We read with great interest the recent article by Stojanov et al. [1]. In this article, the authors state that “…an increase in SI within the dentate nucleus and globus pallidus on unenhanced T1W images in patients with RRMS may be a consequence of multiple administrations of gadobutrol. Administration of the same amount of gadobutrol over a shorter time period causes a greater increase in SI within the dentate nucleus and globus pallidus.”

The authors’ findings are new as this is the first time that a macrocyclic gadolinium-based contrast agent (GBCA) is suggested to be associated with this phenomenon. Prior studies, such as the 2009 Roccatagliata et al study [2], where the patients received gadoterate meglumine (Dotarem) and gadodiamide (Omniscan), reported hyperintensity in dentate nuclei in patients with secondary progressive MS, which they attributed to, among other things, the disease and particularly the severity of the disease process itself, or potentially linked to the associated iron depositions as demonstrated in tissue specimens by Craelius et al. [3].

The title and abstract suggest an association between high signal intensity (SI) and a macrocyclic GBCA, which is less likely to release free gadolinium. However, the study design and authors’ data do not rule out a number of potentially confounding factors that could contribute to any direct association, though some of the limitations have been acknowledged in the author’s discussion. For example:

  • Although other causes or the disease process itself has been proposed as causes for the hyperintensity, this retrospective comparison did not include a control group of patients with no CNS or a non-MS disease.

  • The authors specifically acknowledge that they could not control for or exclude the use of other contrast agents, including linear GBCAs. The fact that the baseline values (before the first gadobutrol dose) show elevated SI raises the possibility that there may have been either confounding contrast agent contamination prior to the first contrast-enhanced MRI that was used as the reference or other causes such as the previously discussed disease itself or associated iron depositions, which may play a critical role [3].

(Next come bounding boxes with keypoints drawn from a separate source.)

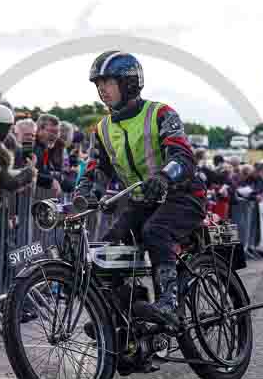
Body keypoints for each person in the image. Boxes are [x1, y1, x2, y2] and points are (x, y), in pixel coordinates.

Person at [76, 51, 206, 336]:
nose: (101, 90)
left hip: (183, 196)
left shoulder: (160, 114)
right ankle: (126, 314)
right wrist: (84, 195)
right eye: (98, 84)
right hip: (141, 201)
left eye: (108, 82)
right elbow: (97, 169)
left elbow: (183, 157)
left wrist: (163, 176)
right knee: (109, 248)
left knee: (155, 231)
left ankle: (169, 304)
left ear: (129, 83)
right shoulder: (101, 129)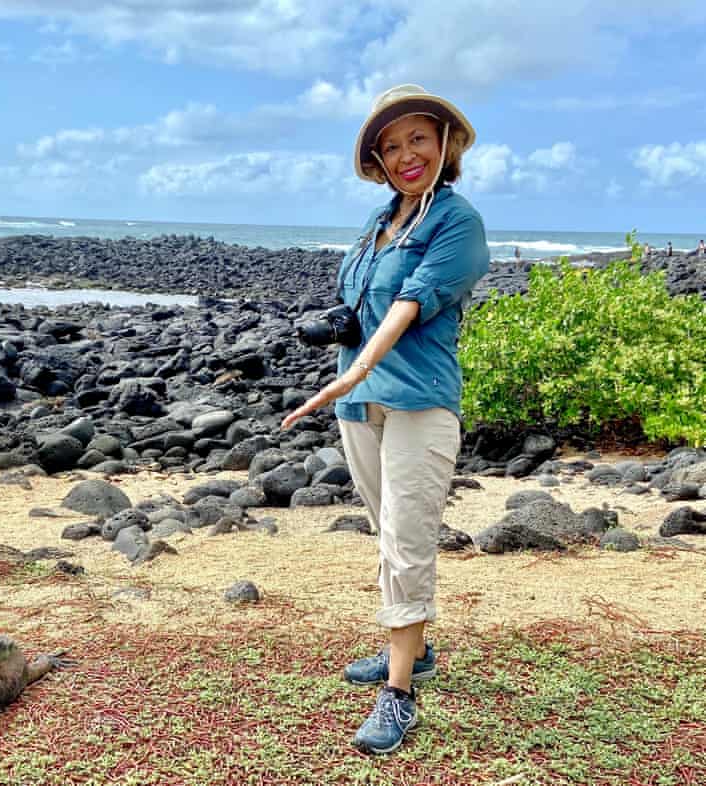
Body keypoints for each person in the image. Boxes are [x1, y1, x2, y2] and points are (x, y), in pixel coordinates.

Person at [281, 84, 490, 755]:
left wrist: (354, 368)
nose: (406, 155)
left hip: (420, 400)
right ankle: (415, 651)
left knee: (408, 541)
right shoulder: (378, 225)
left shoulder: (456, 223)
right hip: (361, 405)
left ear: (443, 145)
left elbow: (409, 304)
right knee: (386, 532)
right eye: (391, 145)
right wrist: (336, 331)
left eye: (417, 140)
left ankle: (399, 693)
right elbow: (363, 304)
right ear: (379, 158)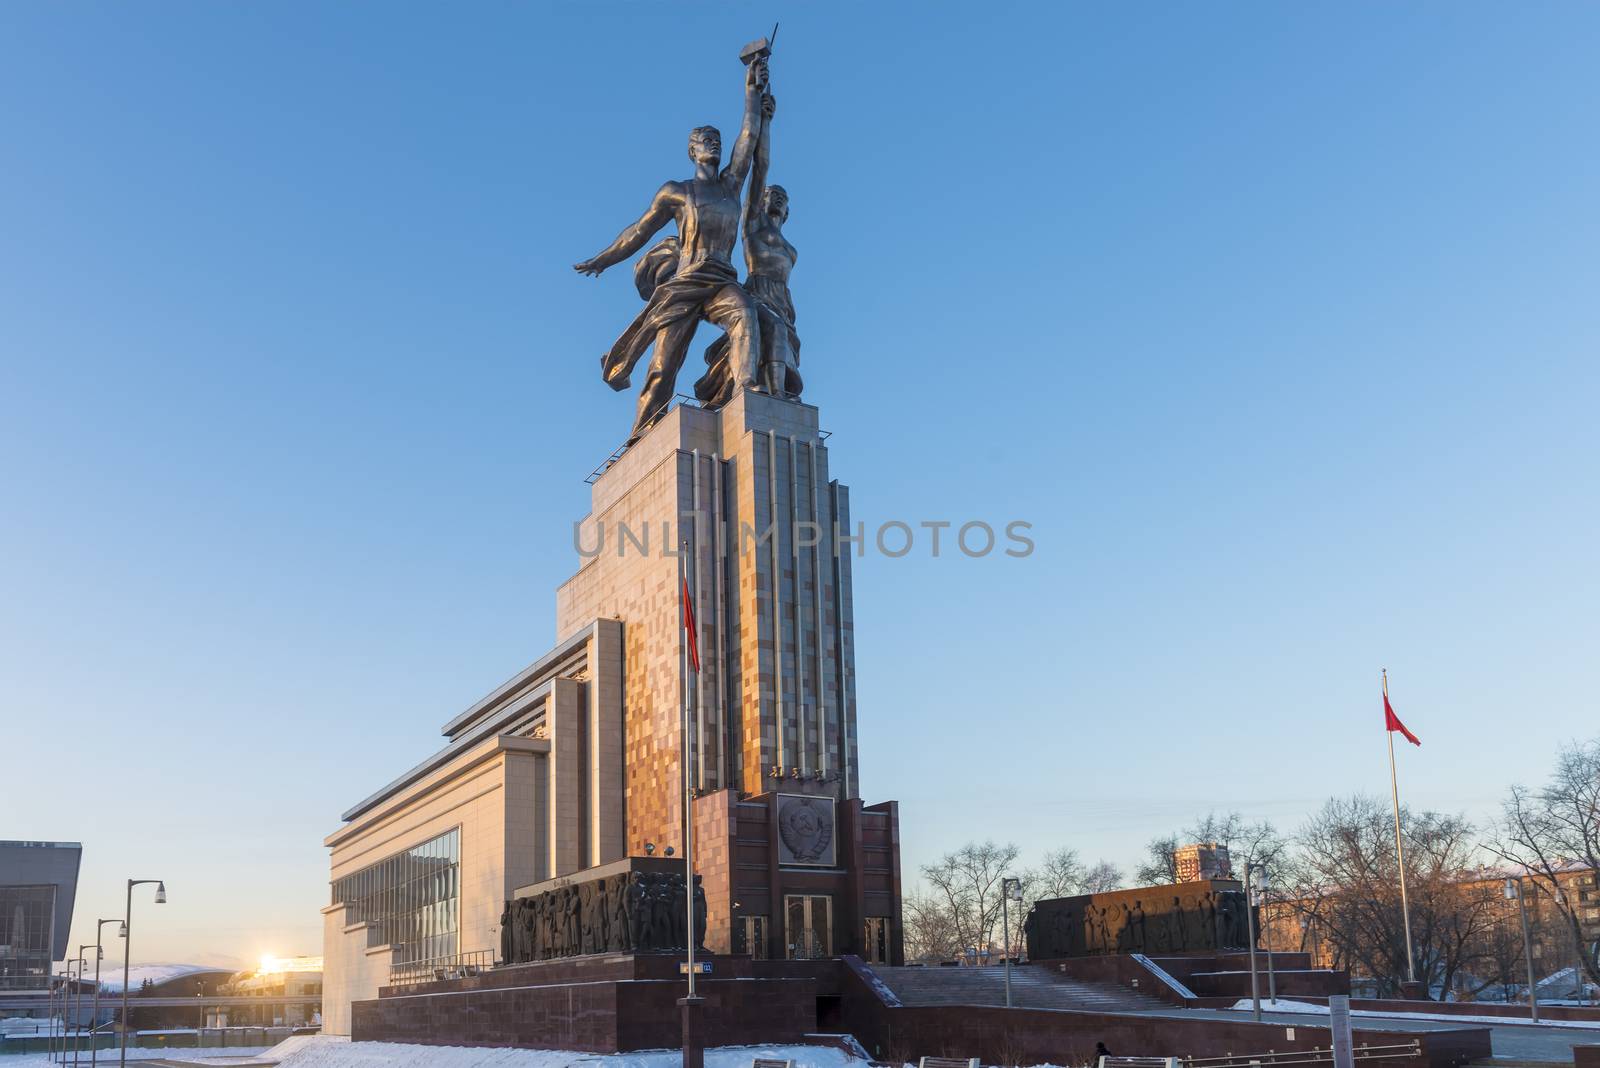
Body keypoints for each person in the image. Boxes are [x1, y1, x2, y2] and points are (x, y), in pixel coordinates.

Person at [575, 57, 770, 444]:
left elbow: (747, 140)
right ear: (692, 152)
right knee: (663, 365)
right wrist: (604, 258)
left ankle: (747, 387)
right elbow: (640, 230)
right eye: (705, 141)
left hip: (719, 281)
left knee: (746, 315)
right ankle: (642, 433)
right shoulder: (677, 191)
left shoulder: (731, 185)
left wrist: (751, 91)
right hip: (684, 282)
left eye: (717, 139)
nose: (714, 144)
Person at [695, 90, 801, 406]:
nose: (776, 197)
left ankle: (776, 397)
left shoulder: (790, 248)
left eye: (782, 197)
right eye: (770, 194)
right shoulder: (753, 226)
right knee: (774, 331)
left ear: (788, 212)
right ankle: (774, 397)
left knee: (780, 336)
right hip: (758, 292)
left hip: (783, 301)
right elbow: (762, 165)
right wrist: (765, 122)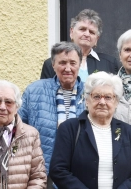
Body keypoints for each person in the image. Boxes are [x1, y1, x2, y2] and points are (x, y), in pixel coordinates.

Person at [49, 71, 131, 189]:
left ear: (116, 102)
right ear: (87, 100)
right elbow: (58, 170)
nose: (102, 102)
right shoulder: (70, 128)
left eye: (108, 97)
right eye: (97, 96)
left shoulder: (127, 131)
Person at [19, 42, 86, 172]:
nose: (68, 68)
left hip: (81, 169)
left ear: (79, 65)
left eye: (73, 63)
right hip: (43, 167)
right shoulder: (34, 90)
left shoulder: (90, 92)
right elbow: (19, 128)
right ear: (53, 65)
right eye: (62, 63)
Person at [0, 80, 46, 189]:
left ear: (17, 107)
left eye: (8, 102)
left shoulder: (31, 135)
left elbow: (38, 177)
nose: (2, 107)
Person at [40, 9, 119, 81]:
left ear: (96, 39)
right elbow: (45, 93)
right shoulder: (51, 63)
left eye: (91, 32)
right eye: (82, 29)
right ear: (71, 32)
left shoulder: (110, 63)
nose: (87, 34)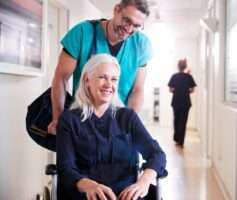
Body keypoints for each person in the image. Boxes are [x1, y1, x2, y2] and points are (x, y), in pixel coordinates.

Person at [56, 54, 167, 200]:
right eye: (102, 77)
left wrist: (144, 182)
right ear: (87, 80)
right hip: (87, 196)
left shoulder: (128, 118)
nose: (109, 84)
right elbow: (66, 168)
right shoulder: (69, 120)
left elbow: (157, 154)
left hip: (126, 196)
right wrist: (88, 185)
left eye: (114, 79)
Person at [48, 0, 152, 134]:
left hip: (118, 126)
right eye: (127, 20)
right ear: (116, 10)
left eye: (137, 26)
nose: (129, 29)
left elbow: (137, 90)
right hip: (82, 122)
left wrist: (129, 125)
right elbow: (60, 78)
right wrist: (58, 120)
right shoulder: (82, 33)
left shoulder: (141, 44)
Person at [167, 59, 197, 147]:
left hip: (176, 101)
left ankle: (176, 139)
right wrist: (186, 91)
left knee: (176, 120)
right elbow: (192, 89)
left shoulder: (174, 76)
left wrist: (176, 90)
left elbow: (170, 89)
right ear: (185, 66)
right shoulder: (189, 77)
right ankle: (181, 141)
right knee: (183, 122)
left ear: (178, 66)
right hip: (186, 102)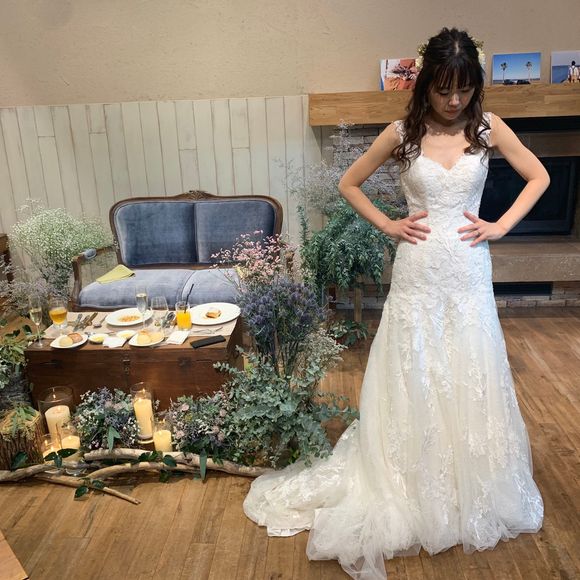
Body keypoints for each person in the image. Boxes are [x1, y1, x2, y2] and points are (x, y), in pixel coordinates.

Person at [243, 27, 549, 580]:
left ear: (475, 87)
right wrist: (388, 223)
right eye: (443, 89)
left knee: (470, 365)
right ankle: (409, 475)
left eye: (463, 90)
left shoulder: (487, 127)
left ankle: (472, 477)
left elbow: (539, 175)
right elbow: (349, 183)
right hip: (417, 270)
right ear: (426, 83)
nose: (453, 101)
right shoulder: (402, 133)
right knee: (415, 366)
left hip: (468, 271)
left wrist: (501, 225)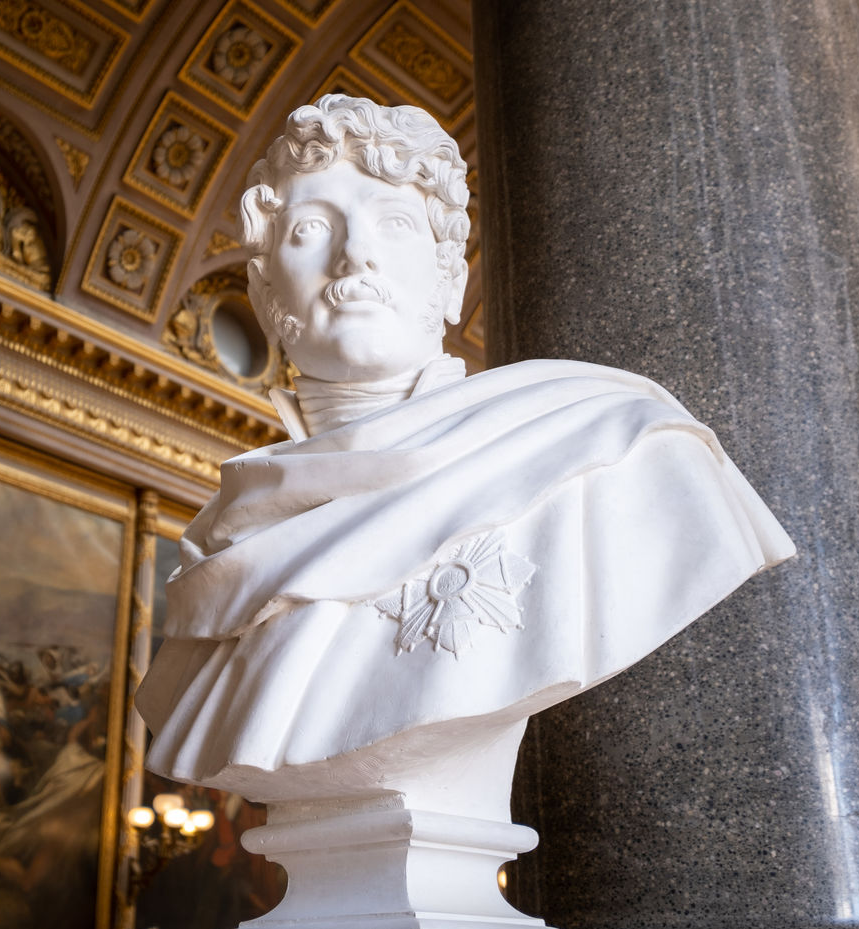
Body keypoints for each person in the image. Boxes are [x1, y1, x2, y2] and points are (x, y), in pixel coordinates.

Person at [134, 96, 796, 811]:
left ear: (452, 280)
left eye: (394, 223)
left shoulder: (609, 442)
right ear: (265, 296)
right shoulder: (232, 531)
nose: (354, 255)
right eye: (311, 228)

  • Patients were evaluated in three groups with different intervals of contrast administration. The different intervals between contrast-enhanced MRI may be indicative of different disease activity and/or treatment regimens requiring more frequent follow-up exams. This could introduce a bias if the disease activity itself is contributing to the hyperintensity. This might explain why the most prominent effect was in the group with the shortest period of contrast administration.

  • The scatter plot (Fig. 3) shows a correlation of 0.263, which is very low when compared to other similar studies, suggesting a potential unknown cause other than the administration of gadobutrol [4]. As common practice, a correlation of 0.50 or more is regarded as moderate and correlations of 0.75 or above as strong. Additionally, the number of administrations showed a statistically significant correlation to the increase in SI, but the total amount of contrast did not. This creates unanswered questions because the number of administrations and total amount of contrast are highly correlated.

  • Any visible changes in SI are not specifically mentioned and are difficult to appreciate even on the selected images provided in the paper, but only SI measurements are reported. Prior publications on MS have explored the importance of the region size and location on the quantitative measures, but this study does not specify any control to ensure the regions on the first and last scans were similar in size and location. The regions-of-interest may have been determined anatomically by consensus, rather than based on observable areas of signal increase.

In summary, there are concerns that limitations in the study design do not support any conclusion regarding the role of repeated administrations of gadolinium-based contrast agents in general or a specific contrast agent in this particular patient group.